President Trump got the big number he was looking for this week, when the government announced the economy grew by 4.1% in the second quarter. Trump has promised to boost GDP growth above 3% on a sustained basis, and his hope for the second quarter was “anything with a four.” He got his wish.
Trump also seemed to back down on his trade threats this week, after a meeting with European Commission President Jean-Claude Juncker. While there was nothing concrete, Trump and Juncker laid out areas of cooperation, with a goal of lowering tariffs on goods going both ways between Europe and the United States. They also said they’d team up to combat trade abuses by an unnamed country that can only be China.

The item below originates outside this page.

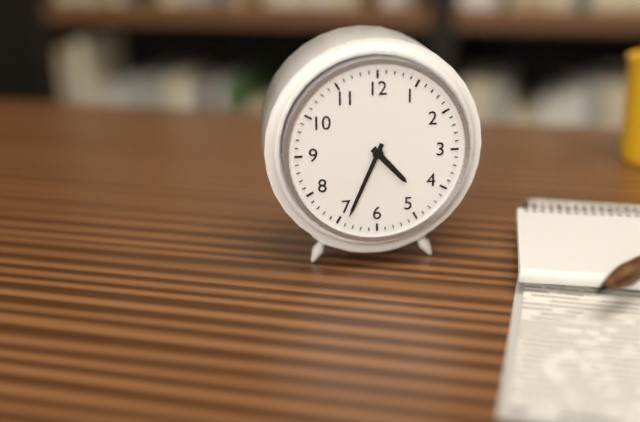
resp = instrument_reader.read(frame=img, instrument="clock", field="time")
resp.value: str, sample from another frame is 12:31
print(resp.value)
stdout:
4:34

It was a good week for the economy, which is why our weekly Trump-o-meter reads BIGLY, our second highest score.
Strong GDP growth reflected both real momentum in the underlying economy and stimulus policies that will be temporary—and perhaps damaging down the road. On the plus side, consumer spending was up, reflecting a good job market and growing wages. That’s sustainable.
Strong exports contributed to GDP growth as well, and let Trump brag about lowering the trade deficit: “very dear to my heart.” But that’s illusory. Exports surged in the second quarter as soybean producers and others worried about trade wars raced to get goods out of the country before tariffs were likely to go into effect. That means some exports simply happened in the second quarter instead of the third, which means third-quarter exports will probably be lower.
Also nudging GDP growth upward were stimulus effects from the tax cuts that went into effect at the beginning of the year and a big increase in government spending. Those effects are not sustainable. As businesses and consumers reset on account of lower tax rates, year-over-year spending hikes will dissipate. And the temporary boost in government spending will turn into a drag on the economy when that spending splurge winds down in 2019 and 2020.
The tax cuts and spending hikes are swelling the government’s annual deficits upward, with no sign of the increased tax revenue supply-siders say will arrive as growth improves. To some extent, strong GDP growth today is coming from borrowed money that will have to be paid back in the future.
That’s leading some analysts to warn that good times may soon be here and gone. “The economy is not likely to experience a sustained period of four percent growth, much less three percent,” Joe Brusuelas, chief economist for investing firm RSM, wrote to clients. “If one controls for the impact of the one-time increase in government spending, temporary tax boost and exports, that robust topline growth rate is closer to 3 percent. And the year-over-year growth rate is just above the long term trend of 1.8 percent.” If Trump’s trade wars continue or intensify, growth will suffer more. Trump may soon have to be satisfied by anything with a three, and perhaps less.